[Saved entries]
:::::

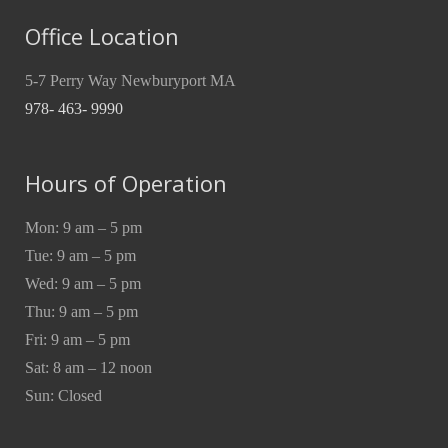
Office Location
5-7 Perry Way Newburyport MA
978- 463- 9990
Hours of Operation
Mon: 9 am – 5 pm
Tue: 9 am – 5 pm
Wed: 9 am – 5 pm
Thu: 9 am – 5 pm
Fri: 9 am – 5 pm
Sat: 8 am – 12 noon
Sun: Closed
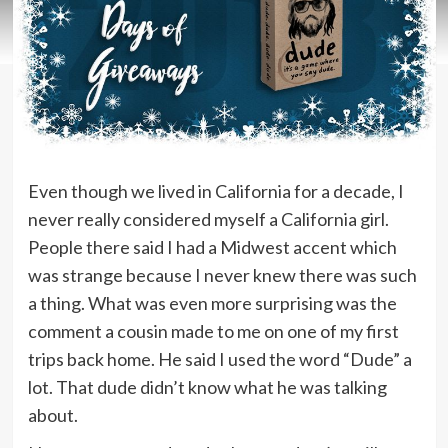
Even though we lived in California for a decade, I
never really considered myself a California girl.
People there said I had a Midwest accent which
was strange because I never knew there was such
a thing. What was even more surprising was the
comment a cousin made to me on one of my first
trips back home. He said I used the word “Dude” a
lot. That dude didn’t know what he was talking
about.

:::::

* Exercise objective: An exact copy of every entry, minus the pictures, is what you should return.

* Solution:
Office Location
5-7 Perry Way Newburyport MA
978- 463- 9990
Hours of Operation
Mon: 9 am – 5 pm
Tue: 9 am – 5 pm
Wed: 9 am – 5 pm
Thu: 9 am – 5 pm
Fri: 9 am – 5 pm
Sat: 8 am – 12 noon
Sun: Closed
Even though we lived in California for a decade, I
never really considered myself a California girl.
People there said I had a Midwest accent which
was strange because I never knew there was such
a thing. What was even more surprising was the
comment a cousin made to me on one of my first
trips back home. He said I used the word “Dude” a
lot. That dude didn’t know what he was talking
about.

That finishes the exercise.